Inquirer Super

Choose your own ‘He-Man’

By: Ruel S. De Vera

How many times can you say, “By the Power of Grayskull, I have the Power?” If you are streaming giant Netflix, as many times as you want—as long as you do it differently. That line, of course, is the iconic sentence that transforms Prince Adam into He-Man, the most powerful man in the Universe from the Filmation cartoon series “He-Man and the Masters of the Universe,” which ran for two seasons for a total of 130 episodes on American television from 1983-1985. This cartoon was a bit of an experiment, freed from federal restrictions that allowed them to make a show that was based off a toy, in this case, Mattel’s ground-breaking (and nigh-invincible) 51/2” action figures. But “He-Man” was a worldwide hit and is the show most Gen Xers think of with nostalgia when they think of He-Man, overlooking the simplicity (if not the downright nonsensical nature) of storylines and the moral lesson at the end. The remaining federal guidelines meant that He-Man (John Erwin)  could not throw a punch (honest to goodness) or cause harm which was probably which Skeletor (Allan Oppenheimer has a laugh unlike anyone else) got away all the time. Nevertheless, the smooth, rotoscoped animation, the colorful characters and the sheer ubiquity of the show made it an ‘80s staple.

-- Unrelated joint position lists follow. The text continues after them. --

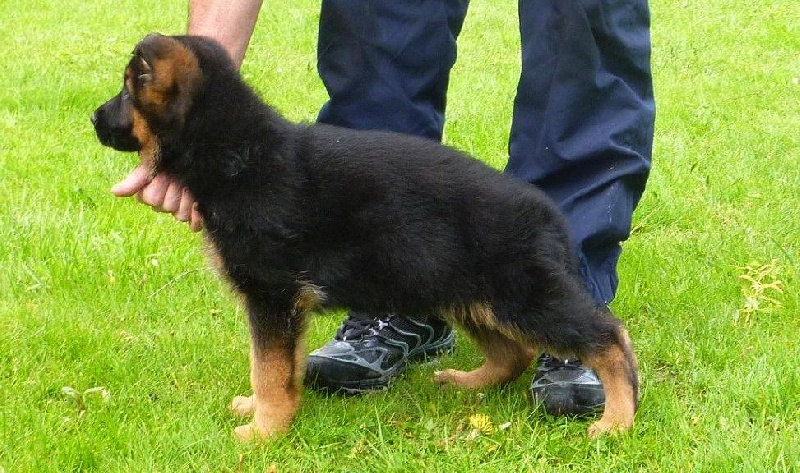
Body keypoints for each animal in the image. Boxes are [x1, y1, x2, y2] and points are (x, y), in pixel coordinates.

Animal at [92, 35, 636, 440]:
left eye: (127, 91)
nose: (94, 119)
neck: (238, 150)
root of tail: (550, 214)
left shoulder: (272, 295)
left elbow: (267, 368)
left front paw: (263, 432)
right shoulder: (286, 305)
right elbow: (283, 368)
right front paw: (271, 415)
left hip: (521, 297)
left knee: (609, 337)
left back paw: (617, 419)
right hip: (466, 293)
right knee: (514, 353)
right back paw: (469, 383)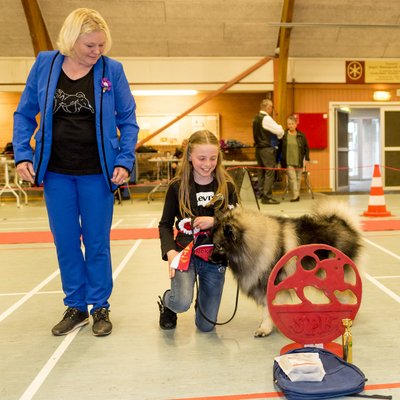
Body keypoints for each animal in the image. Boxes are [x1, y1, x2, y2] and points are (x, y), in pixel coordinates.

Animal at [212, 200, 362, 338]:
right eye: (214, 244)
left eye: (218, 246)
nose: (210, 258)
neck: (257, 244)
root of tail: (343, 223)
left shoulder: (269, 287)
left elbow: (268, 310)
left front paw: (264, 328)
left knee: (349, 296)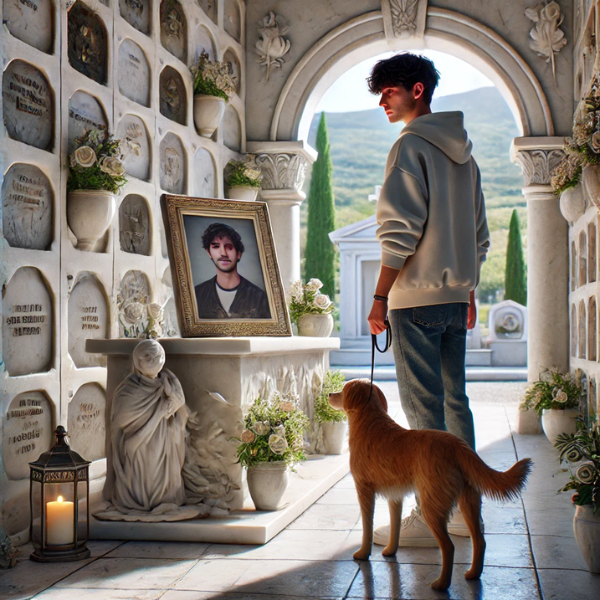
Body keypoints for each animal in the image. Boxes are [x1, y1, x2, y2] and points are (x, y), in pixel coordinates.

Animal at [330, 380, 532, 592]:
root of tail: (457, 445)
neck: (370, 422)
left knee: (449, 547)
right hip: (468, 502)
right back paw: (473, 574)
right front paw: (391, 550)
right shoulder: (395, 495)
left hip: (432, 505)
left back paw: (442, 583)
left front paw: (363, 553)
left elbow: (367, 526)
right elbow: (395, 527)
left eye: (342, 391)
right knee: (479, 540)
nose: (328, 394)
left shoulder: (364, 489)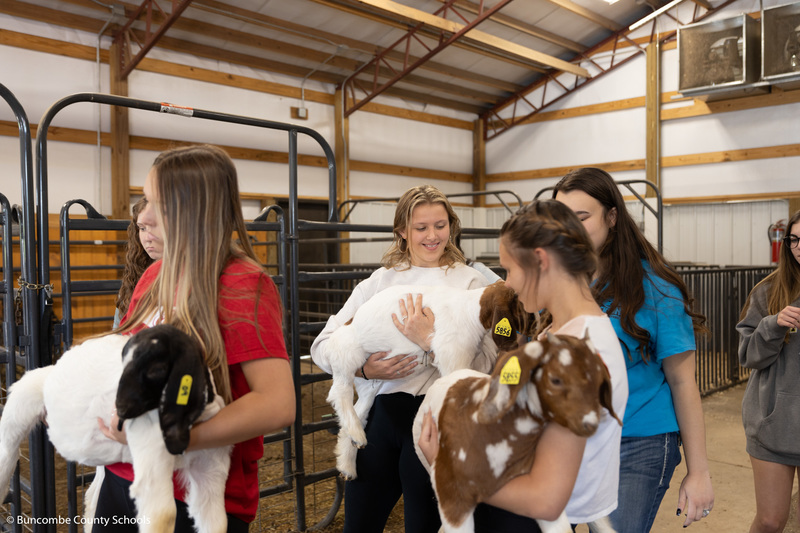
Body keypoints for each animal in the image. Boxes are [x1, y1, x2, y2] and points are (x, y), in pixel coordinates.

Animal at [0, 324, 231, 532]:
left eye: (157, 369)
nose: (120, 408)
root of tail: (53, 368)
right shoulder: (151, 451)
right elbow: (162, 515)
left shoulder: (210, 468)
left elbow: (218, 523)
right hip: (19, 406)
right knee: (7, 453)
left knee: (93, 493)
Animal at [324, 278, 532, 478]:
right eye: (520, 301)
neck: (470, 311)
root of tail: (346, 325)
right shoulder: (453, 358)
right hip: (349, 354)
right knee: (340, 392)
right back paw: (356, 437)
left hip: (372, 382)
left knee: (360, 409)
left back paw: (348, 463)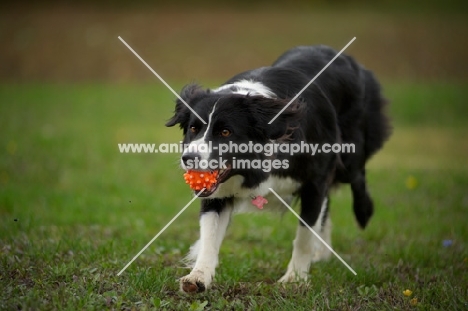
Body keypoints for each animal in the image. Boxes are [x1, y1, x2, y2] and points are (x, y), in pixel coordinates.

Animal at [165, 45, 392, 294]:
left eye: (225, 132)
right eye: (193, 128)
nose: (189, 158)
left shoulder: (315, 181)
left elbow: (304, 233)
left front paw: (295, 279)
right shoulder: (217, 192)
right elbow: (209, 234)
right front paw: (198, 277)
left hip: (351, 149)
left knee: (357, 176)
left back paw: (363, 213)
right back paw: (323, 252)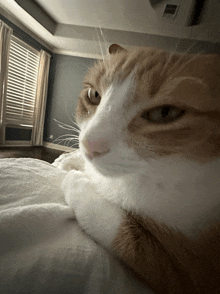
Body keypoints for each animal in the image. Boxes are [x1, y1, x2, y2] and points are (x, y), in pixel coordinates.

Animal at [58, 44, 220, 294]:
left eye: (164, 112)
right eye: (94, 95)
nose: (89, 144)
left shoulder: (188, 273)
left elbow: (120, 232)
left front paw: (76, 180)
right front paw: (69, 160)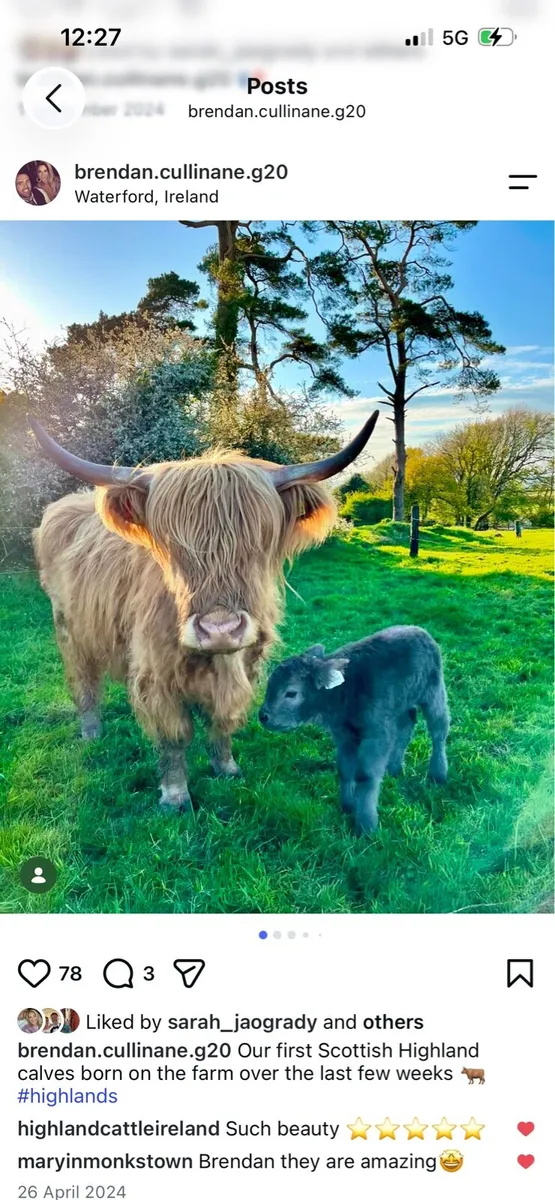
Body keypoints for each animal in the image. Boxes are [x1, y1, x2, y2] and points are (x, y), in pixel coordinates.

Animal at [30, 412, 378, 812]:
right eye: (174, 548)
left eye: (258, 544)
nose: (220, 630)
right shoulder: (157, 673)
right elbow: (174, 734)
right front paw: (175, 794)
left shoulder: (247, 664)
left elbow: (222, 721)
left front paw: (226, 767)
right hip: (69, 630)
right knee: (84, 683)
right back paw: (91, 732)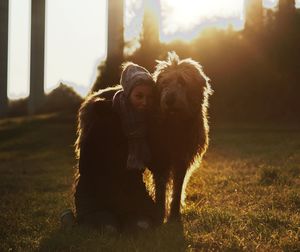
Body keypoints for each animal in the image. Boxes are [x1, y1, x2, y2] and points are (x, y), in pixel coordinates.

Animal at [149, 51, 212, 222]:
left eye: (182, 82)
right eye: (164, 83)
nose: (169, 100)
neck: (174, 125)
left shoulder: (182, 157)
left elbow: (178, 185)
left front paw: (174, 214)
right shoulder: (160, 157)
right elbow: (161, 186)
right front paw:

He-Man might have been the most powerful man in the universe, but his show wasn’t immortal. It was spaced by a new show in 1990 called “The New Adventures of He-Man,” representing an entire new line of Mattel toys, and is appropriately nicknamed, “He-Man in space,” where Eternia is a spaceship. The radical transformation didn’t take, and the series only lasted one season with 65 episodes.

In 2002, a new “He-Man” series, a more serious take on the original (even including the origin of Skeletor), produced by Mike Young Production, brought back the familiar heroes and a new set of villains, with the series eventually retitled “He-Man Vs. The Snake Men” on Cartoon Network. The show lasted two seasons with 39 episodes.

“Masters of the Universe: Revelation”–IMAGES FROM NETFLIX

But the biggest, most ambitious attempt at a He-Man sequel series came just this past July. First announced in 2019, “Masters of the Universe: Revelation” would a true sequel in that it would follow the last events of the Filmation series and feature the same characters, but now done in a more sophisticated fashion. Teela, for example, is taking Duncan’s place as Man-At-Arms and captain of the palace guard. And Skeletor has finally figured out how to acquire the power of Grayskull for himself.

The element that had fans all abuzz was the mind behind the show: uber-geek Kevin Smith, director of “Clerks.” He promised the titular revelations were forthcoming. “Revelation” would be aired on Netflix in two chapters, each composed of five episodes. It boasted of a very dynamic, seemingly 2-D, anime-influenced style.

When the first chapter finally premiered, it drew both acclaim and controversy. The show opened by apparently killing off both He-Man (Chris Wood) and Skeletor (Mark Hamill) and magic almost entirely being lost on Eternia, with Adam’s secret identity exposed. A betrayed Teela (Sarah Michelle Gellar) goes off on her own. The first chapter focuses on her and a quest to reclaim the magic with an unlikely crew: her new resourceful comrade Andra, Roboto, Orko—with Evil-Lyn (Lena Headey) and Beast Man. This is not the ‘80s “Masters.” There is death, a lot of action and a fascinating Eternian mythology. It ends on a shocking and furious note and offers a dark, violent take on a post-magic Eternia. Don’t mind the naysayers; catch the final chapter later this year.

The forthcoming CGI “He-Man and the Masters of the Universe”

But Netflix has one more He-Man for you to meet. In case “Revelation” may be just a little too adult for your tastes, Netflix has a family-friendly completely CGI “He-Man and the Masters of the Universe” series premiering on Sept. 16. It is produced by Mattel and DreamWorks Television with new, much younger characters—only a skinny teenage Adam is the holder in what appears to be a much more futuristic, oriented world.  Skeletor rises to threaten this world with his minions but the power sword-wielding He-Man stands in his way. Enchanted Power Weapons will turn the kids into Masters of the Primal Powers of the Universe to help He-Man.

So whether you want old-school “He-Man” for a more mature audience, or kid-friendly “He-Man” for younger ones, Netflix has it the power for you.

“Masters of the Universe: Revelation” is now streaming on Netflix; the CGI “He-Man and the Masters of the Universe” will premiere on Sept. 16, also on Netflix.